Hello,
I am using MongoDB on EC2 with three hosts in a replica set
configuration. Fail over works well if I EC2 terminate, gracefully
stop, or kill -9 the mongo db master.
Today my master encountered a known bug in the Linux kernel [1] that
caused the mongod process to hang. Any process that tries to access
mongod's logging directory hangs forever, and it looks like this is
what truly hung the process. The mongod process is still listening on
port 27017, it still has established TCP connections to clients, and
most importantly it is still actively heartbeating to its peers. When
I use the shell to connect to a secondary and do "rs.status()" I see
the hung master's heartbeat incrementing steadily, and it is still in
state 1. I forced failover to occur by using iptables to block port
27017 on the hung master. I have this machine available for further
testing if you need more information.

★ ★ ★ ★ ★

• INSTRUCTIONS TO FOLLOW:
Using the forum post about a hung MongoDB master, answer yes or no for each statement and quote the words of the post that decide it. 1. The replica set has three hosts. 2. The hung master stopped heartbeating to its peers. 3. Failover was forced by blocking port 27017 with iptables. The lines after this point are separate material unrelated to the forum post.

★ ★ ★ ★ ★

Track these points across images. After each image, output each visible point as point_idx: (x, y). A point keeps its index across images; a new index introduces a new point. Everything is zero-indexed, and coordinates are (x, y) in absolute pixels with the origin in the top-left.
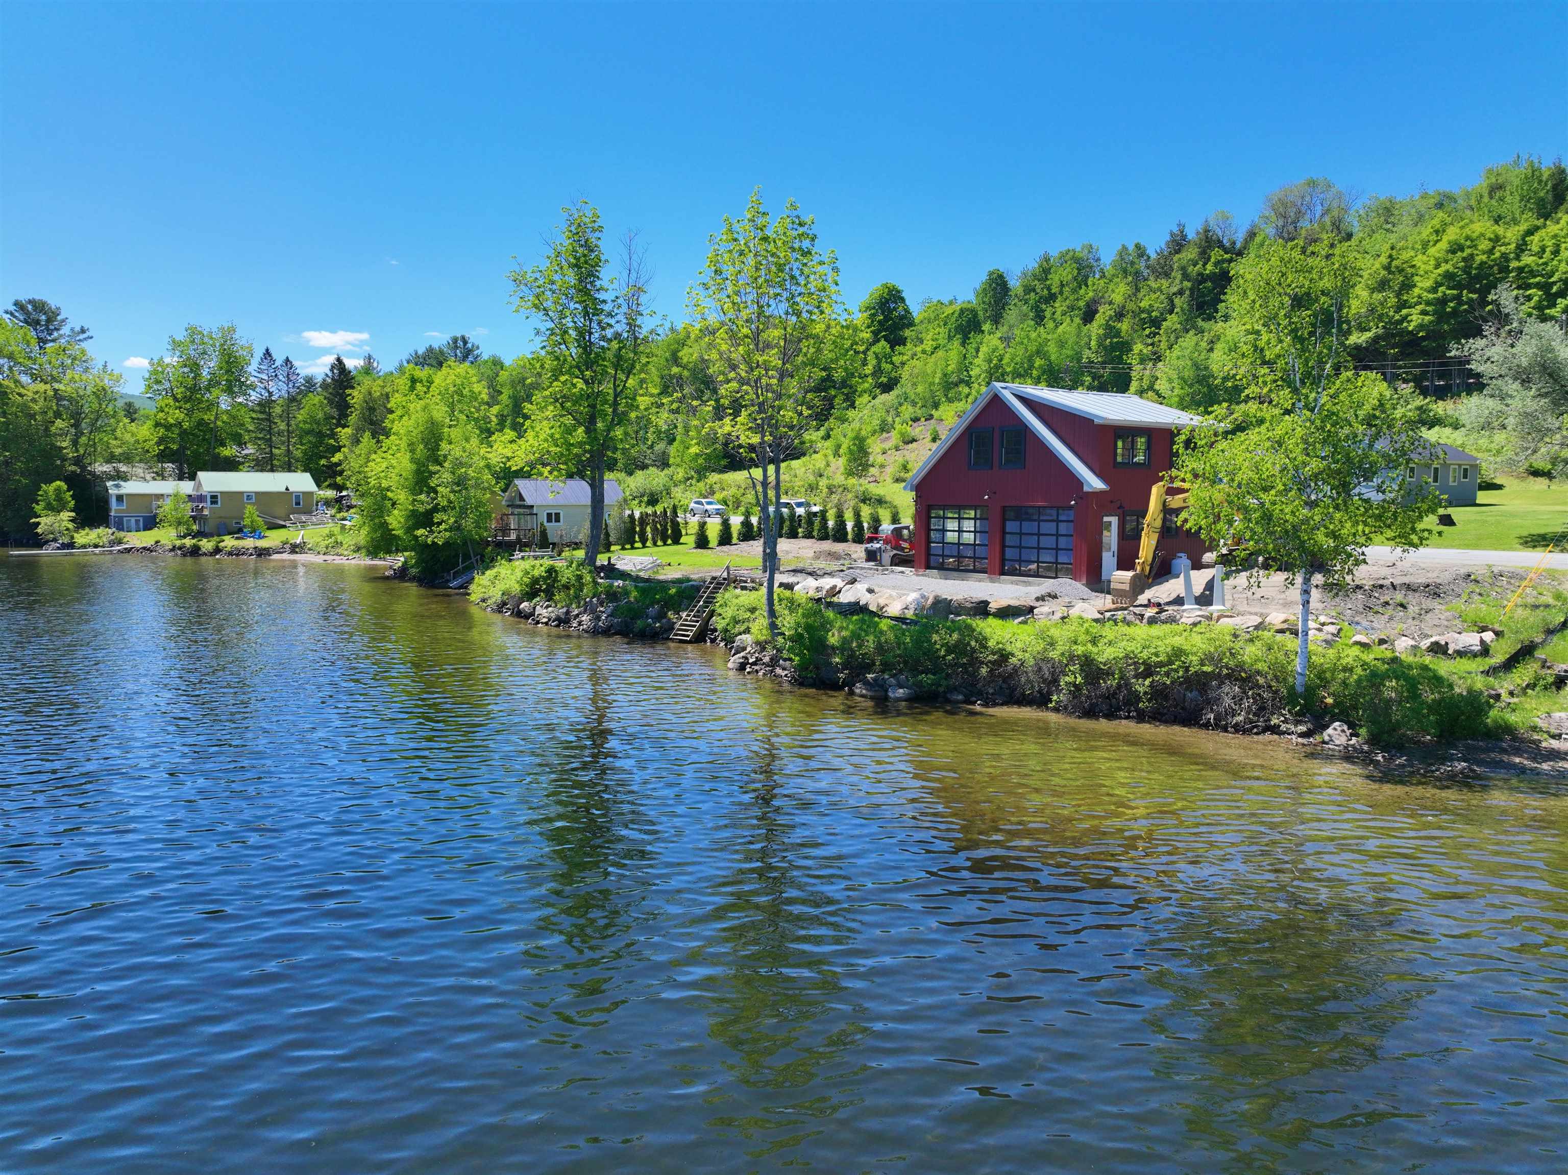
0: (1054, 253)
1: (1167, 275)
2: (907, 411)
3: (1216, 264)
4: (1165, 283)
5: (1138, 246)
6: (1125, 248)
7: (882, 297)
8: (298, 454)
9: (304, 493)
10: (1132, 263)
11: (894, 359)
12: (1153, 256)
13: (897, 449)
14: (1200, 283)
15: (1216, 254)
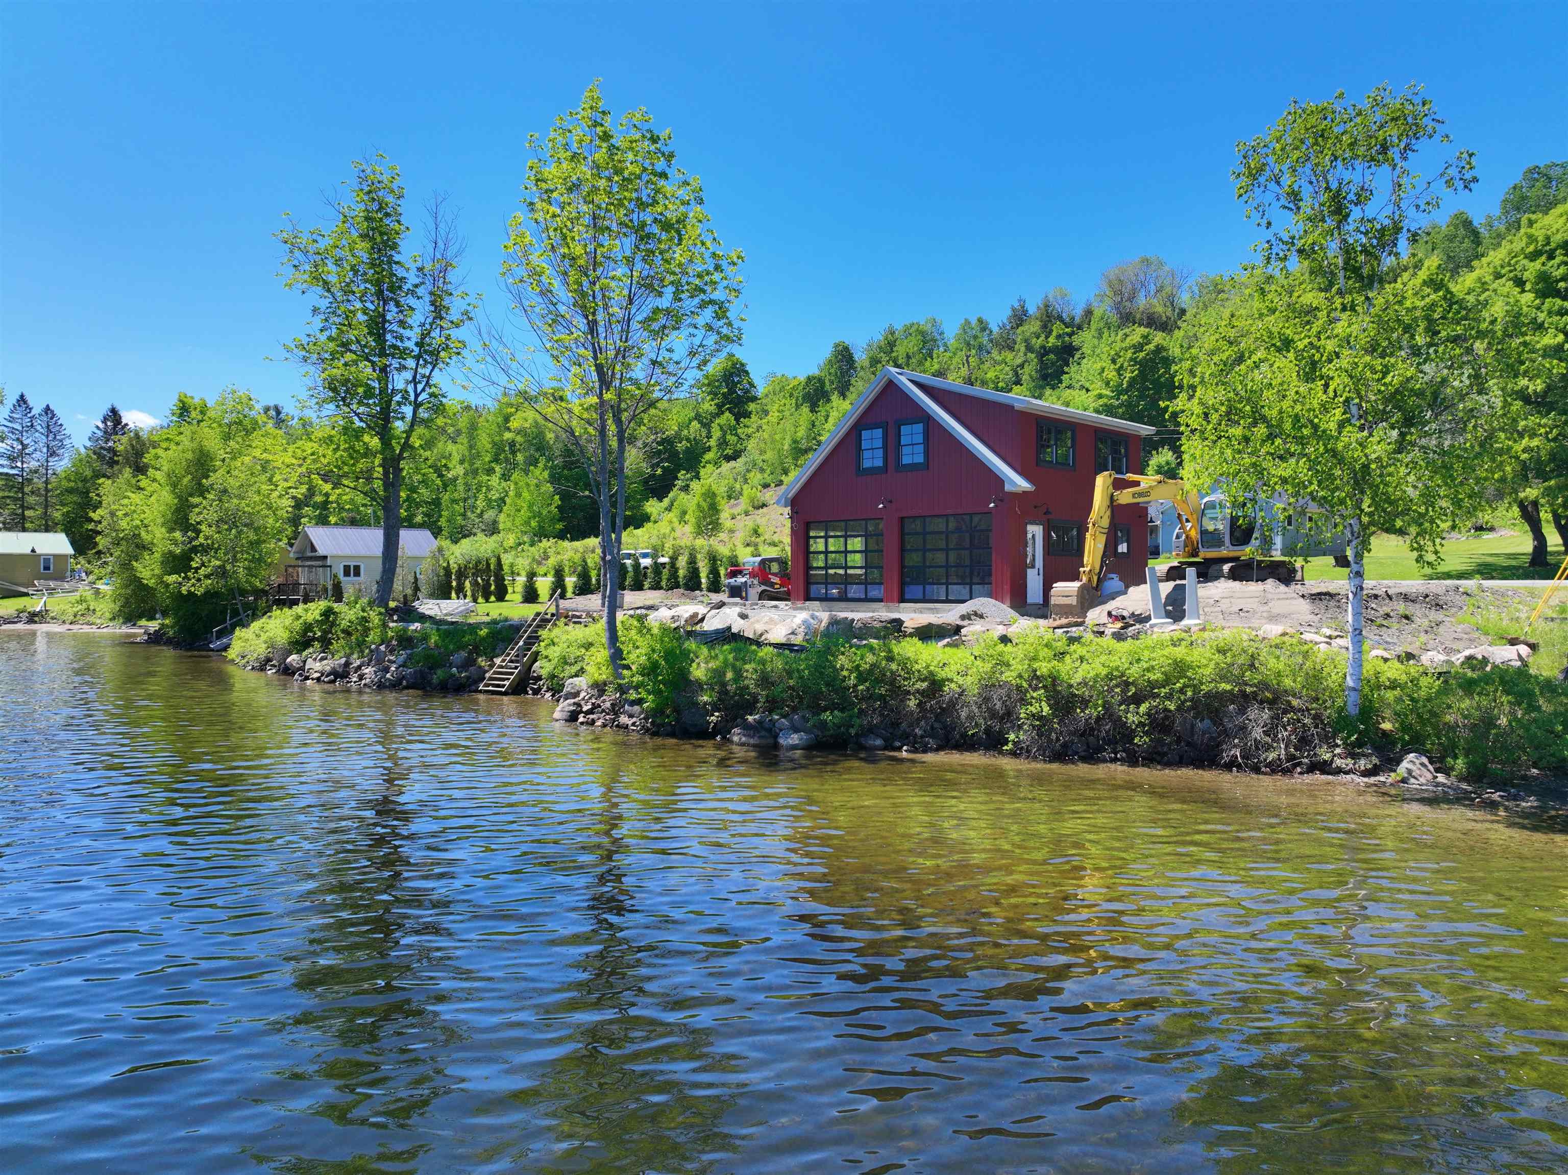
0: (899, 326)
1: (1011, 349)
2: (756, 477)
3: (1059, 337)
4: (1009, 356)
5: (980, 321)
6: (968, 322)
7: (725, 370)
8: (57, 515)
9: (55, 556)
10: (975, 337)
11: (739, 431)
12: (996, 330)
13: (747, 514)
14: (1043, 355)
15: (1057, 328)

★ ★ ★ ★ ★

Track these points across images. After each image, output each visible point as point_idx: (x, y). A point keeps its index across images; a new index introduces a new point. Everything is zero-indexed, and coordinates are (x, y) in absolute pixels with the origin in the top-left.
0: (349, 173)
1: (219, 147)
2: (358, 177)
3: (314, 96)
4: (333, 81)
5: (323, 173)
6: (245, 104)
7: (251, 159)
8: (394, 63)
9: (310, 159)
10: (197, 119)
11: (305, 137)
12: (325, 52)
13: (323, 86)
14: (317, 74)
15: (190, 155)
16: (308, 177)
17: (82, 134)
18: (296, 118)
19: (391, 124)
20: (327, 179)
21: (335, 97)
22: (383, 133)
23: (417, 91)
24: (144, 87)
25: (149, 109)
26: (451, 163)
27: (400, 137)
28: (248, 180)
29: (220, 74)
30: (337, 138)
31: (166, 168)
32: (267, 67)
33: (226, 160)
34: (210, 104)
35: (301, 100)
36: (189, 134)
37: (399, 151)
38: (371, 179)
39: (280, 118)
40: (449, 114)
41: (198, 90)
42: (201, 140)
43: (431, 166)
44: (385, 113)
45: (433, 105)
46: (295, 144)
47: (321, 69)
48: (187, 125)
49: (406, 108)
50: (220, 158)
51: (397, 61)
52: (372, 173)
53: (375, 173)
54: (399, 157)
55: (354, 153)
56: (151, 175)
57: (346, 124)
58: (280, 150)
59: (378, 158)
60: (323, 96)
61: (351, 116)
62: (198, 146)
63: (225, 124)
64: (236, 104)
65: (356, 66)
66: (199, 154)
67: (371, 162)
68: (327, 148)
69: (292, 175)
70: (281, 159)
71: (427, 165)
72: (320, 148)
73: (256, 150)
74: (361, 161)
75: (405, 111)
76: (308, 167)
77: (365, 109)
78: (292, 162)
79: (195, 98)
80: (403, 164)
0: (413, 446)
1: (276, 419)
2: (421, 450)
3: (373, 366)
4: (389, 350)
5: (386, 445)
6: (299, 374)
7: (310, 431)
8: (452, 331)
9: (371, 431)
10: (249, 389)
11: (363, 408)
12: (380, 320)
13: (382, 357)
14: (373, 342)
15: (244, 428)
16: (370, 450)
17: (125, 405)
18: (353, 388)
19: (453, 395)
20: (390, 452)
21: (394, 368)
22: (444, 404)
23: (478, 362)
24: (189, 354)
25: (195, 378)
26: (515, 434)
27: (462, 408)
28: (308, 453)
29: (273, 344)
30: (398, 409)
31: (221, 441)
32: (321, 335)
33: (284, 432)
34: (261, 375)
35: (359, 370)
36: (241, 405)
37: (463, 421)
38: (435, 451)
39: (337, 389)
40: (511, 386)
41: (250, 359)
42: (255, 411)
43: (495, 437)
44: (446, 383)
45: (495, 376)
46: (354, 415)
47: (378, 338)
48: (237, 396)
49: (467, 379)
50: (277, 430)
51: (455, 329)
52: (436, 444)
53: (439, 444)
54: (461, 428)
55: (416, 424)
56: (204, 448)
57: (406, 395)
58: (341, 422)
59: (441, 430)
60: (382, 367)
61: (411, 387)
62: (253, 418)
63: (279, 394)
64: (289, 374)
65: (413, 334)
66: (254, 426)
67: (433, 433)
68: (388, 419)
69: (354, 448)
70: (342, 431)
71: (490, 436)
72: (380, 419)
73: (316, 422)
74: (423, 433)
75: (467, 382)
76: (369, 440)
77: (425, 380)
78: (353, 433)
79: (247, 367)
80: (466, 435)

★ ★ ★ ★ ★

• COMPLETED EXERCISE:
1. Yes: "I am using MongoDB on EC2 with three hosts in a replica set configuration."
2. No: "it is still actively heartbeating to its peers."
3. Yes: "I forced failover to occur by using iptables to block port 27017 on the hung master."